The number of sales, a forward-looking indicator based on contract signings, declined 2.4 percent, to 108.5, last month from 111.2 in July and is slightly lower than last year’s level, the National Association of Realtors (NAR) reported on Thursday.


Only the Northeast saw an increase in contract signings.

“Contract activity slackened throughout the country in August except for in the Northeast, where higher inventory totals are giving home shoppers greater options and better success signing a contract,” said Lawrence Yun, NAR chief economist.

“In most other areas, an increased number of prospective buyers appear to be either wavering at the steeper home prices pushed up by inventory shortages or disheartened by the competition for the miniscule number of affordable listings,” Yun said.

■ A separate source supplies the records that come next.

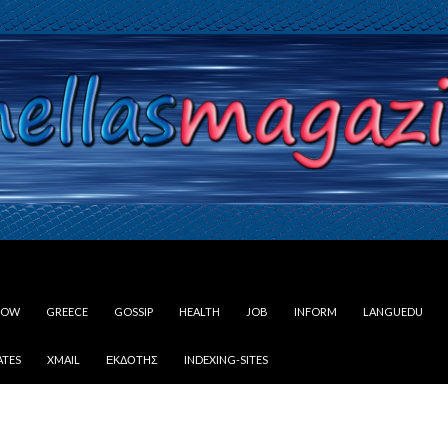
LOW
GREECE
GOSSIP
HEALTH
JOB
INFORM
LANGUEDU
ATES
XMAIL
ΕΚΔΌΤΗΣ
INDEXING-SITES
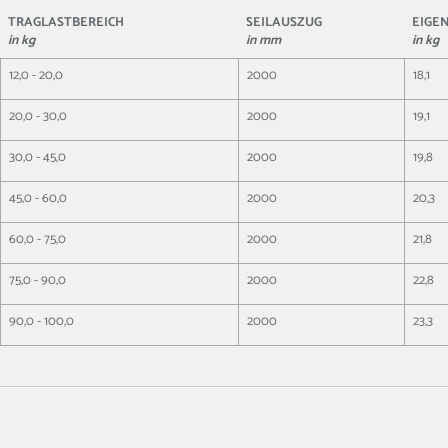
TRAGLASTBEREICH
SEILAUSZUG
EIGE
in kg
in mm
in kg
12,0 - 20,0
2000
18,1
20,0 - 30,0
2000
19,1
30,0 - 45,0
2000
19,8
45,0 - 60,0
2000
20,3
60,0 - 75,0
2000
21,8
75,0 - 90,0
2000
22,8
90,0 - 100,0
2000
23,3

With last month’s decline, the index is now at its second lowest reading this year after January's 105.4.

Yun said evidence is piling up that the construction of new homes is crucial to keeping momentum building behind the housing recovery.

Housing inventory has declined year-over-year for 15 straight months, and there are concerns that a lack of inventory will push up prices through the end of the year.  

“There will be an expected seasonal decline in new listings in coming months, which could accelerate price appreciation and make finding an affordable home even more of a struggle for would-be buyers,” Yun said.

Earlier this month, NAR released a new study that showed single-family home construction is not keeping pace with job creation.

“Given the current conditions, there’s not much room for sales to march again towards June’s peak cyclical sales pace,” Yun said.

But sales are still expected to exceed last year's levels.

Existing-home sales this year should total around 5.36 million, a 2.1 percent increase from 2015 and the highest annual pace since 2006's 6.48 million.

The national median existing-home price growth is forecast this year to rise around 4 percent.

Regionally, sales in the Northeast rose 1.3 percent.

In the Midwest, sales decreased 0.9 percent; they were down 3.2 percent in the South and 5.3 percent in the West.